* TRY IT: Every record below must be copied exactly, with images dropped.

╭──

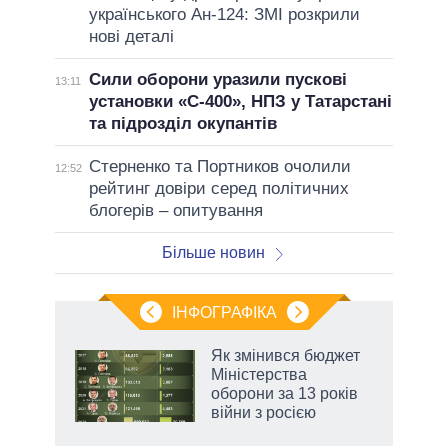
українського Ан-124: ЗМІ розкрили
нові деталі
Сили оборони уразили пускові
13:11
установки «С-400», НПЗ у Татарстані
та підрозділ окупантів
Стерненко та Портников очолили
12:52
рейтинг довіри серед політичних
блогерів – опитування
Більше новин
ІНФОГРАФІКА
 як
Як змінився бюджет
и за
Міністерства
оборони за 13 років
2027-
війни з росією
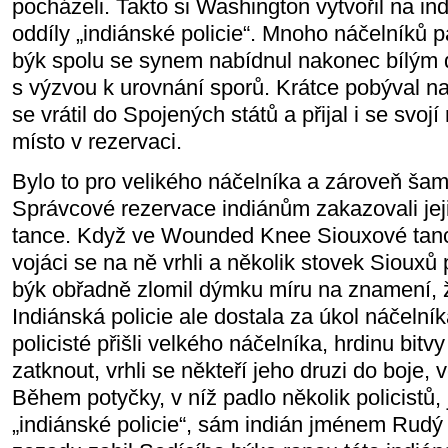
pocházeli. Takto si Washington vytvořil na i
oddíly „indiánské policie“. Mnoho náčelníků p
býk spolu se synem nabídnul nakonec bílým
s výzvou k urovnání sporů. Krátce pobýval 
se vrátil do Spojených států a přijal i se svoj
místo v rezervaci.
Bylo to pro velikého náčelníka a zároveň ša
Správcové rezervace indiánům zakazovali jeji
tance. Když ve Wounded Knee Siouxové tanc
vojáci se na ně vrhli a několik stovek Siouxů 
býk obřadně zlomil dýmku míru na znamení, ž
Indiánská policie ale dostala za úkol náčelní
policisté přišli velkého náčelníka, hrdinu bitvy
zatknout, vrhli se někteří jeho druzi do boje, v
Během potyčky, v níž padlo několik policistů,
„indiánské policie“, sám indián jménem Rud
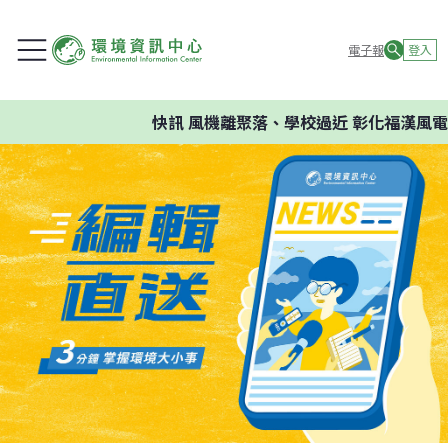
電子報
登入
快訊
風機離聚落、學校過近 彰化福漢風電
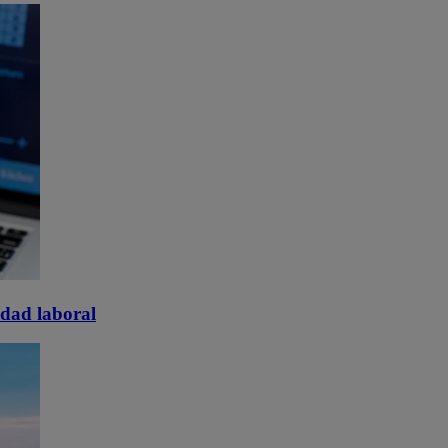
idad laboral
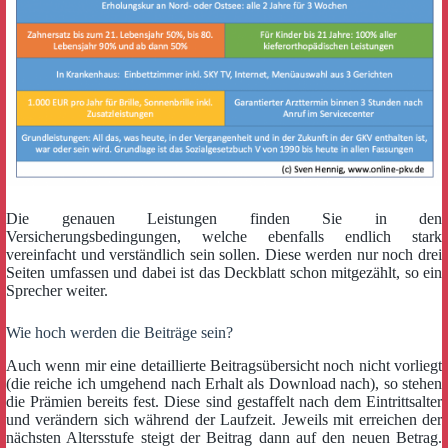
Die genauen Leistungen finden Sie in den
Versicherungsbedingungen, welche ebenfalls endlich stark
vereinfacht und verständlich sein sollen. Diese werden nur noch drei
Seiten umfassen und dabei ist das Deckblatt schon mitgezählt, so ein
Sprecher weiter.
Wie hoch werden die Beiträge sein?
Auch wenn mir eine detaillierte Beitragsübersicht noch nicht vorliegt
(die reiche ich umgehend nach Erhalt als Download nach), so stehen
die Prämien bereits fest. Diese sind gestaffelt nach dem Eintrittsalter
und verändern sich während der Laufzeit. Jeweils mit erreichen der
nächsten Altersstufe steigt der Beitrag dann auf den neuen Betrag.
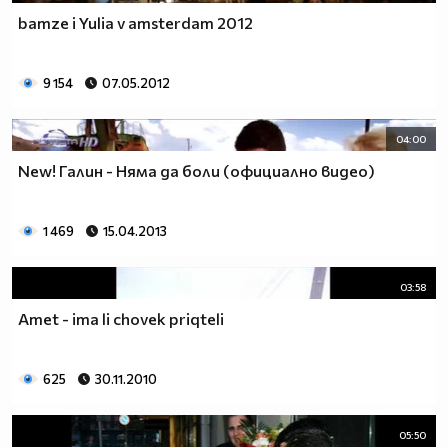
bamze i Yulia v amsterdam 2012
9 154
07.05.2012
04:00
New! Галин - Няма да боли (официално видео)
1 469
15.04.2013
03:58
Amet - ima li chovek priqteli
625
30.11.2010
05:50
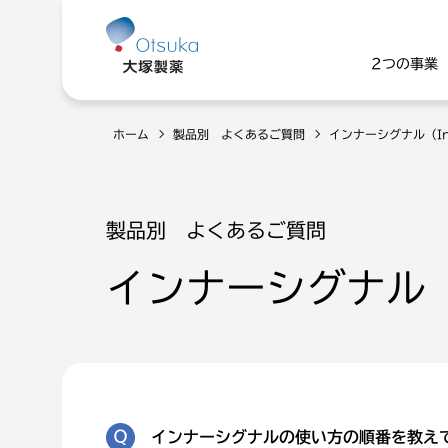
2つの事業
ホーム
製品別 よくあるご質問
インナーシグナル（Inn
製品別 よくあるご質問
インナーシグナル（I
インナーシグナルの使い方の順番を教え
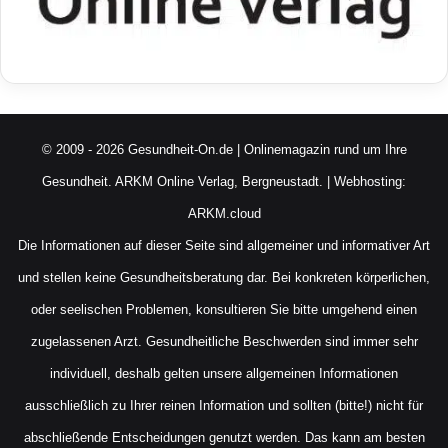
© 2009 - 2026 Gesundheit-On.de | Onlinemagazin rund um Ihre
Gesundheit.
ARKM Online Verlag, Bergneustadt.
| Webhosting:
ARKM.cloud
Die Informationen auf dieser Seite sind allgemeiner und informativer Art
und stellen keine Gesundheitsberatung dar. Bei konkreten körperlichen,
oder seelischen Problemen, konsultieren Sie bitte umgehend einen
zugelassenen Arzt. Gesundheitliche Beschwerden sind immer sehr
individuell, deshalb gelten unsere allgemeinen Informationen
ausschließlich zu Ihrer reinen Information und sollten (bitte!) nicht für
abschließende Entscheidungen genutzt werden. Das kann am besten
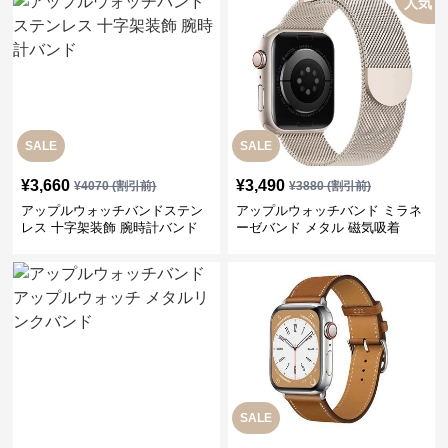
人気
SALE
SALE
¥
3,660
¥
3,490
¥
4070
(割引前)
¥
3880
(割引前)
アップルウォッチバンドステン
アップルウォッチバンド ミラネ
レス 十字架装飾 腕時計バンド
ーゼバンド メタル 磁気吸着
SALE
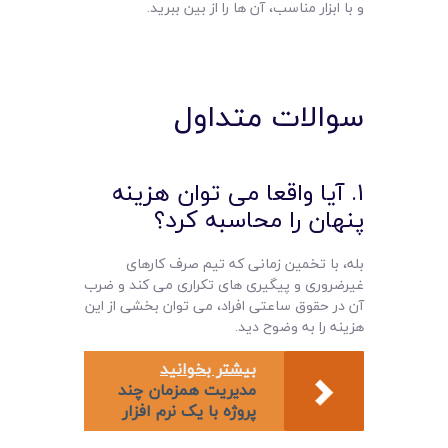
و با ابزار مناسب، آن ها را از بین ببرید.
سوالات متداول
۱. آیا واقعا می توان هزینه
پنهان را محاسبه کرد؟
بله، با تخمین زمانی که تیم صرف کارهای
غیرضروری و پیگیری های تکراری می کند و ضرب
آن در حقوق ساعتی افراد، می توان بخشی از این
هزینه را به وضوح دید.
بیشتر بخوانید
مدیریت همزمان چند
پروژه با یک نرم‌ افزار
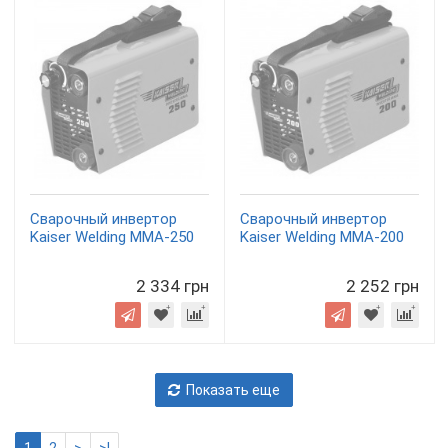
Сварочный инвертор
Сварочный инвертор
Kaiser Welding MMA-250
Kaiser Welding MMA-200
2 334 грн
2 252 грн
Показать еще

╰──

* RESPONSE:
українського Ан-124: ЗМІ розкрили
нові деталі
Сили оборони уразили пускові
13:11
установки «С-400», НПЗ у Татарстані
та підрозділ окупантів
Стерненко та Портников очолили
12:52
рейтинг довіри серед політичних
блогерів – опитування
Більше новин
ІНФОГРАФІКА
 як
Як змінився бюджет
и за
Міністерства
оборони за 13 років
2027-
війни з росією
pocházeli. Takto si Washington vytvořil na i
oddíly „indiánské policie“. Mnoho náčelníků p
býk spolu se synem nabídnul nakonec bílým
s výzvou k urovnání sporů. Krátce pobýval 
se vrátil do Spojených států a přijal i se svoj
místo v rezervaci.
Bylo to pro velikého náčelníka a zároveň ša
Správcové rezervace indiánům zakazovali jeji
tance. Když ve Wounded Knee Siouxové tanc
vojáci se na ně vrhli a několik stovek Siouxů 
býk obřadně zlomil dýmku míru na znamení, ž
Indiánská policie ale dostala za úkol náčelní
policisté přišli velkého náčelníka, hrdinu bitvy
zatknout, vrhli se někteří jeho druzi do boje, v
Během potyčky, v níž padlo několik policistů,
„indiánské policie“, sám indián jménem Rud
電子報
登入
快訊
風機離聚落、學校過近 彰化福漢風電
idad laboral
Die genauen Leistungen finden Sie in den
Versicherungsbedingungen, welche ebenfalls endlich stark
vereinfacht und verständlich sein sollen. Diese werden nur noch drei
Seiten umfassen und dabei ist das Deckblatt schon mitgezählt, so ein
Sprecher weiter.
Wie hoch werden die Beiträge sein?
Auch wenn mir eine detaillierte Beitragsübersicht noch nicht vorliegt
(die reiche ich umgehend nach Erhalt als Download nach), so stehen
die Prämien bereits fest. Diese sind gestaffelt nach dem Eintrittsalter
und verändern sich während der Laufzeit. Jeweils mit erreichen der
nächsten Altersstufe steigt der Beitrag dann auf den neuen Betrag.
bamze i Yulia v amsterdam 2012
9 154
07.05.2012
04:00
New! Галин - Няма да боли (официално видео)
1 469
15.04.2013
03:58
Amet - ima li chovek priqteli
625
30.11.2010
05:50
2つの事業
ホーム
製品別 よくあるご質問
インナーシグナル（Inn
製品別 よくあるご質問
インナーシグナル（I
インナーシグナルの使い方の順番を教え
© 2009 - 2026 Gesundheit-On.de | Onlinemagazin rund um Ihre
Gesundheit.
ARKM Online Verlag, Bergneustadt.
| Webhosting:
ARKM.cloud
Die Informationen auf dieser Seite sind allgemeiner und informativer Art
und stellen keine Gesundheitsberatung dar. Bei konkreten körperlichen,
oder seelischen Problemen, konsultieren Sie bitte umgehend einen
zugelassenen Arzt. Gesundheitliche Beschwerden sind immer sehr
individuell, deshalb gelten unsere allgemeinen Informationen
ausschließlich zu Ihrer reinen Information und sollten (bitte!) nicht für
abschließende Entscheidungen genutzt werden. Das kann am besten
人気
SALE
SALE
¥
3,660
¥
3,490
¥
4070
(割引前)
¥
3880
(割引前)
アップルウォッチバンドステン
アップルウォッチバンド ミラネ
レス 十字架装飾 腕時計バンド
ーゼバンド メタル 磁気吸着
SALE
و با ابزار مناسب، آن ها را از بین ببرید.
سوالات متداول
۱. آیا واقعا می توان هزینه
پنهان را محاسبه کرد؟
بله، با تخمین زمانی که تیم صرف کارهای
غیرضروری و پیگیری های تکراری می کند و ضرب
آن در حقوق ساعتی افراد، می توان بخشی از این
هزینه را به وضوح دید.
بیشتر بخوانید
مدیریت همزمان چند
پروژه با یک نرم‌ افزار
Сварочный инвертор
Сварочный инвертор
Kaiser Welding MMA-250
Kaiser Welding MMA-200
2 334 грн
2 252 грн
Показать еще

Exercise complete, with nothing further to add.